There was a period in my life when I felt so angry that simply trying to get from A to B was always a battle whatever I was doing (other than being on a stage of course). I used to get angry and frustrated when people didn’t recognise me for the professional I was, how hard I’d worked for my career, the life I’ve given to charity to try and make a difference in other people’s lives, and my contribution to this world and society. When these kinds of things happened to me, I would be screaming inside, “you’ve got me wrong, you don’t see me, you have me wrong.” I used to get angry with the music and entertainment industry as every time I attempted to do something online I found that nobody had thought about accessibility for all the millions of blind and partially sighted people out there, every single platform being inaccessible. I used to get angry at the hours I’d have to spend phoning and emailing people, constantly fighting for my place. I used to get angry that once you had got through these barriers there were more barriers because people wouldn’t take you seriously unless you had millions of followers on social media (despite the thousands and thousands I’ve reached via radio stations or television or magazines). I used to feel angry at being rejected for jobs because I “didn’t look blind enough” or I looked “too sighted”. Or I couldn’t get sighted roles because I was partially sighted. I used to think, but why should I get a “blind role”, why can’t people just cast me as an equal? I’ve always had the philosophy, even as a child, that whenever I saw divisions or injustices of any kind, I would think “cut us all open and we’ll bleed the same blood, breathe the same air, share the same planet.”

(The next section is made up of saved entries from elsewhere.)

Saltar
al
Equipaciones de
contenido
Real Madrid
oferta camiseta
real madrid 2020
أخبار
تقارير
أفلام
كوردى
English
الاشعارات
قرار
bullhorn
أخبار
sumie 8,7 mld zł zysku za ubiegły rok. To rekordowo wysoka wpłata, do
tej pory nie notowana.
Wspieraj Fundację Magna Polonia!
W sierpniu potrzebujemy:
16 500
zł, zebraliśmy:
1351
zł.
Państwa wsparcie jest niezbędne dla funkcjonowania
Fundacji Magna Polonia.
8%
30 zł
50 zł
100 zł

At one point in my life, I did have severe depression because of all the constant rejection, all the barriers, the ignorance that I’d have to face whether it was in work or trying to just be in the world without being interfered with. I wasn’t angry at the people, I was angry at the situations, I was angry at why it felt so unfair - it seemed that all I wanted to do was what I could to give to the world, but nobody and nothing was allowing it, eventually I myself did not allow it because I was so worn down. My confidence was so battered and self-esteem so low that I stopped believing in myself to the point where it seemed that I had completely lost my identity - from being a passionate person who loved my art and loved giving to audiences to this broken person flailing about with a cane, which is how most of the world saw me.


I got angry with myself for allowing this to happen and then I thought “come on Caltieri, you’ve done more than you ever did without vision than you did with vision and there must be a way through the oppression and challenges and social barriers. It’s lack of education in the world, it’s fear that causes the ignorance so don’t oppress yourself”. I then sought therapy for it all and worked with multiple world therapists and spiritual leaders to eradicate the mindset that I’d got myself into about who I was. It took a lot of effort and a lot of work, but I found a place where I remembered who I was again, I was Sarah Caltieri. Does she need a chair? No, she needs to manifest more chances, more equality, a world where you see at least one blind or partially sighted person in every single television programme or film, at least ten on billboard (including me of course 😉). She needs to keep visualising a world in which everybody is counted, a world which is educated about the millions and millions and millions of people who do not fit into other people’s ideals or systems, but who are remembered and who do not have to fight for their very existence all the time. A world in which people accept that there are people with different body shapes or “differabilites” or who count because they have a soul - they have feelings, they are here for a purpose, just like we all are. The universe excludes nobody.